In the beginning it looks for the nearest lower values of both Speed and Direction. Then in uses data around the point we are looking for and fit to them surface defined in form z=ax+by+c. Finally it evaluate the function to point of interrest.
% Data we have
Tt=[nan 0 5 10 15 20 25;
0 12.368 12.368 12.368 12.7585 13.149 13.149;
1 12.368 12.368 12.368 12.7585 13.149 13.149;
2 11.934 11.934 11.934 12.4135 12.893 12.893;
3 11.726 11.726 11.726 11.917 12.108 12.108;
4 11.391 11.391 11.391 11.065 10.739 10.739;
5 11.32 11.32 11.32 11.0505 10.781 10.781;
6 11.062 11.062 11.062 10.958 10.854 10.854;
7 10.932 10.932 10.932 11.0905 11.249 11.249;
8 11.244 11.244 11.244 11.294 11.344 11.344;
9 12.037 12.037 12.037 11.757 11.477 11.477;
10 11.934 11.934 11.934 11.8795 11.825 11.825];
% Data we are looking for
Speed=4.5;
Direction=12.5;
[M,N]=size(Tt);
Sindex=find(Speed<Tt(:,1),1); % find the index matching Speed
Dindex=find(Direction<Tt(1,:),1); % find the index matching Direction
if Sindex<=M&&Dindex<=N
% Speed and Direction are defined in the Tt table
S=[Tt(Sindex,1)*[1;1];Tt(Sindex+1,1)*[1;1]];
D=[Tt(1,Dindex);Tt(1,Dindex+1);Tt(1,Dindex);Tt(1,Dindex+1)];
T=[Tt(Sindex,Dindex);Tt(Sindex,Dindex+1);Tt(Sindex+1,Dindex);Tt(Sindex+1,Dindex+1)];
% S,D,T are in form of [x1;x1;x2;x2],[y1;y2;y1;y2],[z11;z12;z21;z22] vectorized matrix.

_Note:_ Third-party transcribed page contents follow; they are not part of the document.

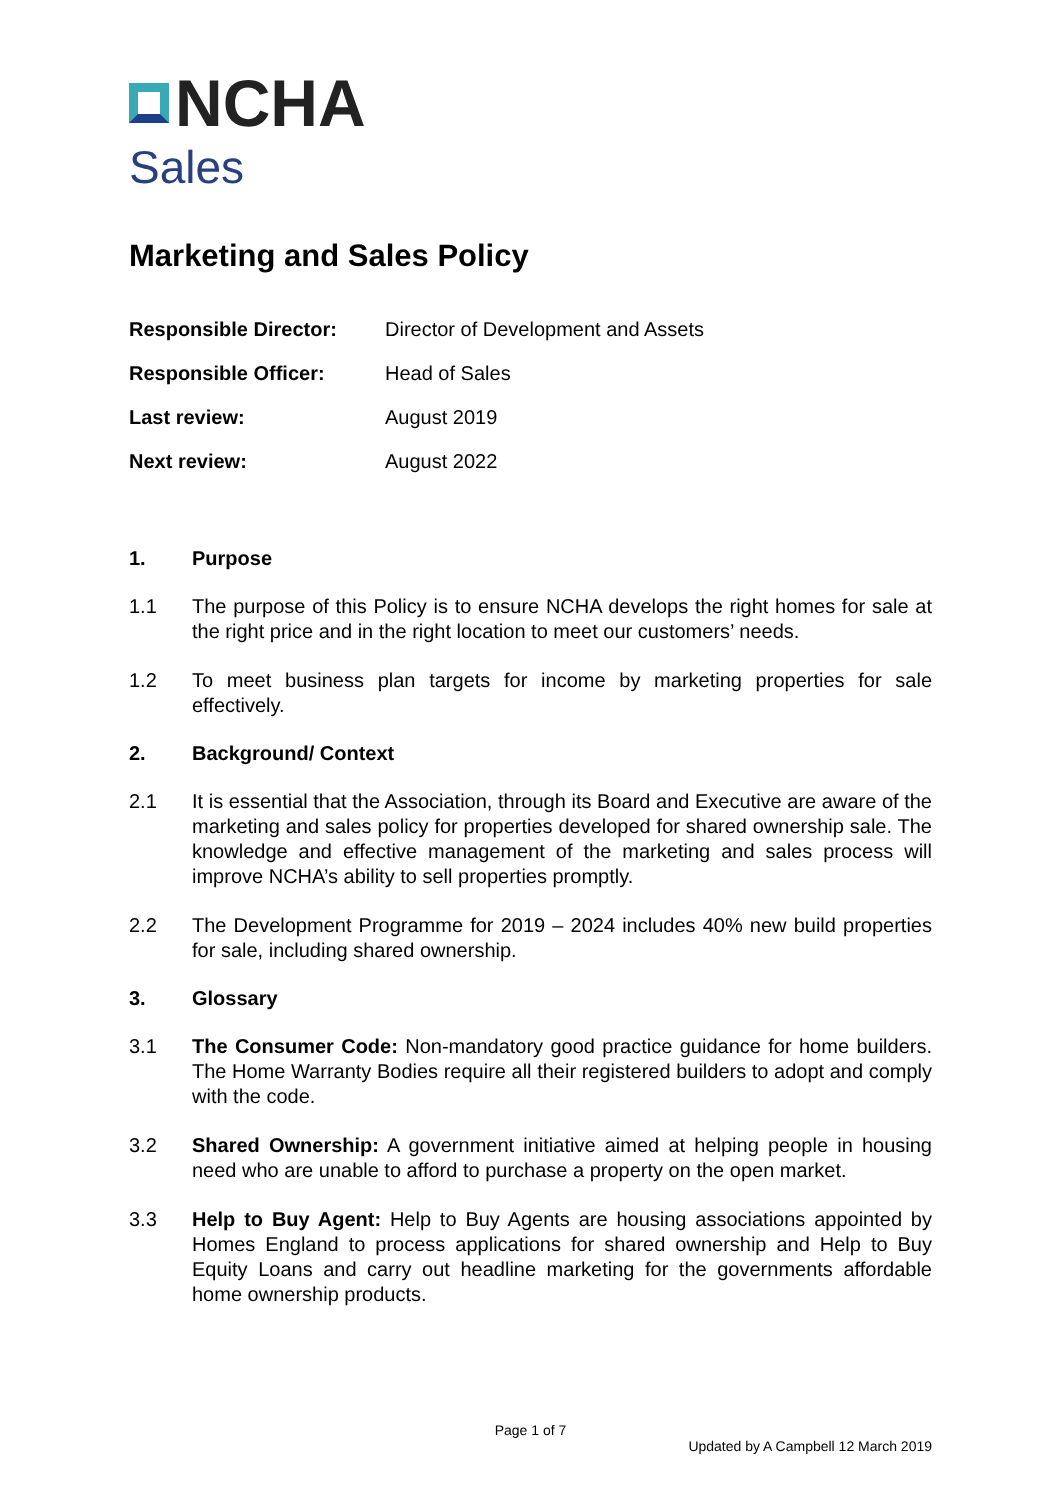NCHA
Sales
Marketing and Sales Policy
Responsible Director:
Director of Development and Assets
Responsible Officer:
Head of Sales
Last review:
August 2019
Next review:
August 2022
1. Purpose
1.1 The purpose of this Policy is to ensure NCHA develops the right homes for sale at the right price and in the right location to meet our customers’ needs.
1.2 To meet business plan targets for income by marketing properties for sale effectively.
2. Background/ Context
2.1 It is essential that the Association, through its Board and Executive are aware of the marketing and sales policy for properties developed for shared ownership sale. The knowledge and effective management of the marketing and sales process will improve NCHA’s ability to sell properties promptly.
2.2 The Development Programme for 2019 – 2024 includes 40% new build properties for sale, including shared ownership.
3. Glossary
3.1 The Consumer Code: Non-mandatory good practice guidance for home builders. The Home Warranty Bodies require all their registered builders to adopt and comply with the code.
3.2 Shared Ownership: A government initiative aimed at helping people in housing need who are unable to afford to purchase a property on the open market.
3.3 Help to Buy Agent: Help to Buy Agents are housing associations appointed by Homes England to process applications for shared ownership and Help to Buy Equity Loans and carry out headline marketing for the governments affordable home ownership products.
Page 1 of 7
Updated by A Campbell 12 March 2019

Tfit=fit([S,D],T,'poly11'); % get the linear fit of data, type help fit for more info
Turbulence=feval(Tfit,[Speed,Direction]) %Here we have the wanted Turbulence value.
else
%What shall we do w... hen data are out of the matrix?
end
Edit according to comment
If the Tt matrix are in form [S,D,T], then
Tfit=fit(Tt(:,1:2),Tt(:,3),'linearinterp');
will interpolate whole matrix.
If you have several Tt matrices I'd recommend two-step approach. At first create your TtDataBase.mat by
save('TtDataBase.mat','Tfit1') % Run this in workspace for the first time only
save('TtDataBase.mat','Tfit2','-append') % Run this for the other Tfits
The first create/rewrite exiting .mat file while the second appends/rewrite existing new variable to the existing .mat file.
I'd recommend to append some description of each Tfit, say the range of validity etc.
In the second step You can use
load(`TtDataBase.mat`,'Tfit2') % load Tfit2 only
load(`TtDataBase.mat`) % load all variables in TtDataBase
If you provide the specification and located the proper Tfit You can use
load('TtDataBase.mat','description')
% decide which Tfit is good for the situation
% some code here
ProperFit='Tfit5' % Say the automated "logic" choose Tfit5 to be the best
load('TtDataBase.mat',ProperFit); % Tfit5 will appear in workspace
eval(['Tfit=' ProperFit]) % Tfit will appear in the workspace as a copy of Tfit5
Turbulence=feval(Tfit,[Speed,Direction]); % actual Tfit5 data will be used for interpolation.
If you obtain new Tt matrix and you have the description variable(s) then do not forget to load the old description(s) and append new ones to them before using save('TtDataBase.mat','description','description2','-append') because by that command you are rewriting existing files.